Six Flags Reports Q2 2025 Financial Decline Amid Merger Challenges and Weather Impact

Six Flags Entertainment Corporation - Six Flags Entertainment Corporation announced a decrease in its financial performance for the second quarter of 2025, citing adverse weather, reduced consumer spending, and complexities following its merger with Cedar Fair as contributing factors. The company experienced a reduction in revenue and operational challenges, yet reports suggest some positive indicators for 2026.

Financial Performance and Challenges

Six Flags reported total revenue of $930 million for the period from April to June 2025, representing a 2% decline compared to the same period in the previous year. The adjusted EBITDA decreased by 25%, amounting to $235 million. The company recorded a net loss of $100 million, with operational losses from former Six Flags parks accounting for $126 million.

The decline in financial metrics is partly due to unfavorable weather conditions, which affected operations on 379 days, including 49 full closure days across various locations. This weather impact contributed to a 9% decrease in attendance, bringing the total number of visitors to 14.2 million.

Attendance and Consumer Spending

Despite these challenges, Six Flags maintained stable average guest spending at $62.46. However, the number of season pass holders decreased by 8% to 6.7 million, reflecting a decline in demand. In contrast, July 2025 showed a modest recovery, with visitor numbers increasing by 1% compared to July 2024, particularly in the company’s 15 largest parks.

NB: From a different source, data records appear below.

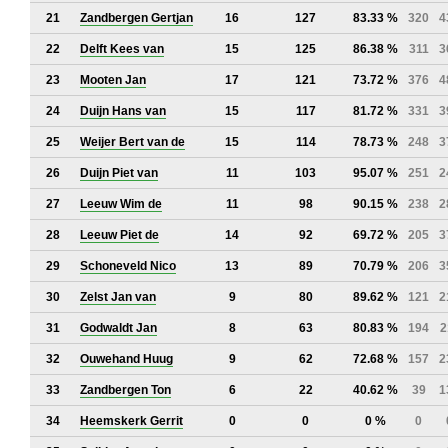
21
Zandbergen Gertjan
16
127
83.33 %
320
4
22
Delft Kees van
15
125
86.38 %
311
3
23
Mooten Jan
17
121
73.72 %
376
4
24
Duijn Hans van
15
117
81.72 %
331
3
25
Weijer Bert van de
15
114
78.73 %
248
3
26
Duijn Piet van
11
103
95.07 %
251
2
27
Leeuw Wim de
11
98
90.15 %
238
2
28
Leeuw Piet de
14
92
69.72 %
205
3
29
Schoneveld Nico
13
89
70.79 %
206
3
30
Zelst Jan van
9
80
89.62 %
121
2
31
Godwaldt Jan
8
63
80.83 %
194
2
32
Ouwehand Huug
9
62
72.68 %
157
2
33
Zandbergen Ton
6
22
40.62 %
39
1
34
Heemskerk Gerrit
0
0
0 %
0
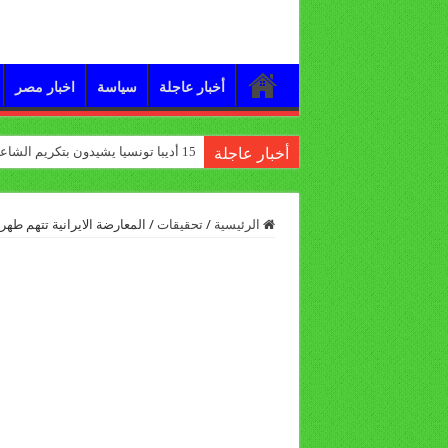
أخبار عاجلة
سياسة
اخبار مصر
15 أديبا تونسيا يشيدون بتكريم الشاعر علي الدرورة
أخبار عاجلة
الرئيسية
/
تحقيقات
/
المعارضة الايرانية تتهم طهرا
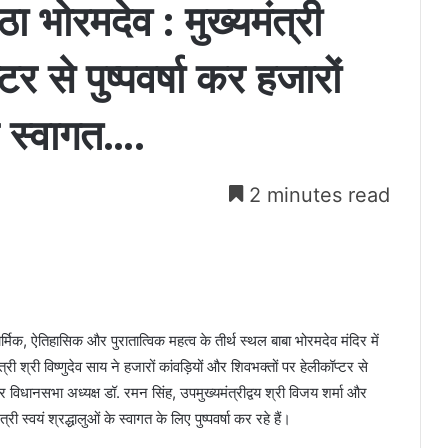
ा भोरमदेव : मुख्यमंत्री
टर से पुष्पवर्षा कर हजारों
य स्वागत….
2 minutes read
मिक, ऐतिहासिक और पुरातात्विक महत्व के तीर्थ स्थल बाबा भोरमदेव मंदिर में
 श्री विष्णुदेव साय ने हजारों कांवड़ियों और शिवभक्तों पर हेलीकॉप्टर से
िधानसभा अध्यक्ष डॉ. रमन सिंह, उपमुख्यमंत्रीद्वय श्री विजय शर्मा और
 स्वयं श्रद्धालुओं के स्वागत के लिए पुष्पवर्षा कर रहे हैं।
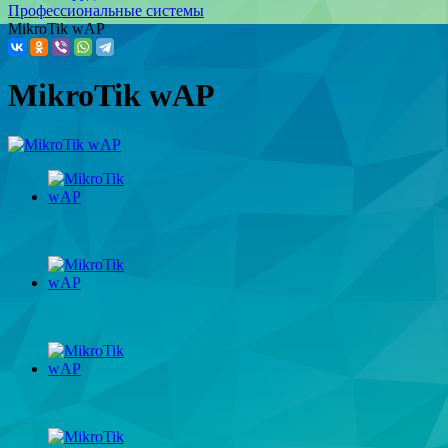
Профессиональные системы
MikroTik wAP
MikroTik wAP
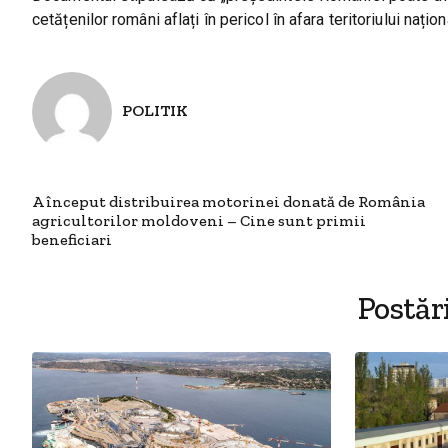
cetățenilor români aflați în pericol în afara teritoriului națion
POLITIK
A început distribuirea motorinei donată de România
agricultorilor moldoveni – Cine sunt primii
beneficiari
Postăr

Outlook and Strategic Adjustments

In response to the current financial situation, Six Flags adjusted its full-year 2025 EBITDA forecast to a range of $860-910 million. The company plans to implement a cost reduction strategy aimed at saving $90 million in operational expenses. This includes enhancing financial flexibility through the sale of non-essential land and integrating synergies from the merger with Cedar Fair.

Four parks have opted out of offering winter events, but Six Flags expects attendance in the second half of 2025 to align with the levels seen in 2024. CEO Richard Zimmerman noted promising signals in pre-sales for the 2026 season passes, indicating potential recovery and growth in the coming year.